J’ai revu hier soir Les enfants du paradis.
Ce qu’écrivit Prévert : « La nouveauté… c’est
vieux comme le monde, la nouveauté ! ».
Les trajets de la nuit ne doivent plus nous obscurcir ;
nous devons aller maintenant, fiers et confiants. Et fusionner avec le livre.
Joli !
RépondreSupprimerQuand à moi, à la place de :"Ce sera alors l’homme qui seul pourra une nouvelle fois assurer la transmission.",
je placerais pour ma part : "Ce sera alors l’homme seul qui pourra une nouvelle fois assurer la transmission." Cela change le sens, je sais... Non, ça ne le change pas vraiment, en vérité ça l'amplifie et ça le précise à la fois.

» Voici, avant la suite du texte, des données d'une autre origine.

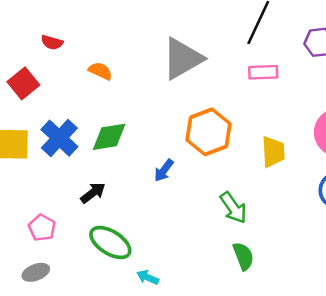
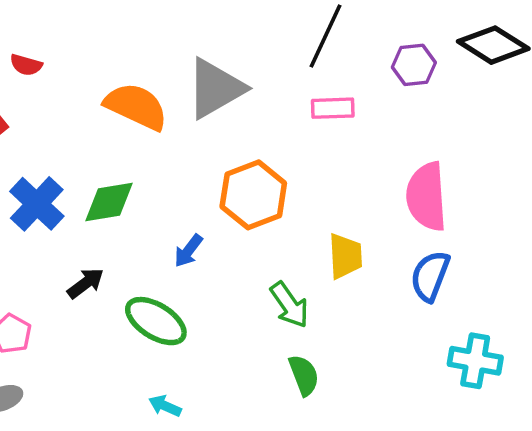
orange semicircle: (100, 71) -> (136, 106), moved, size x1.8
yellow trapezoid: (273, 152) -> (345, 256), moved
green ellipse: (110, 242) -> (156, 321), moved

... Car lire, c'est gouverner la solitude.
Encore une belle chronique toute en doute et sensibilité. "La réalité n'existe pas." dites-vous. C'est vrai, mais c'est tout ce que nous avons ! Tout autour, il y a l'innommable. La réalité est notre façon de le conjurer, de donner par les noms et les mots un sens à ce qui n'en a pas. C'est une question de survie.
RépondreSupprimerAlors oui, la réalité n'existe pas, elle n'a pas de consistance, d'essence. Elle est le projet, elle est l'enjeu et la règle du jeu. Un voile qui nous protège du magma informe du réel, tissé par la politique, la science, les religions. Mais par les livres, aussi, heureusement.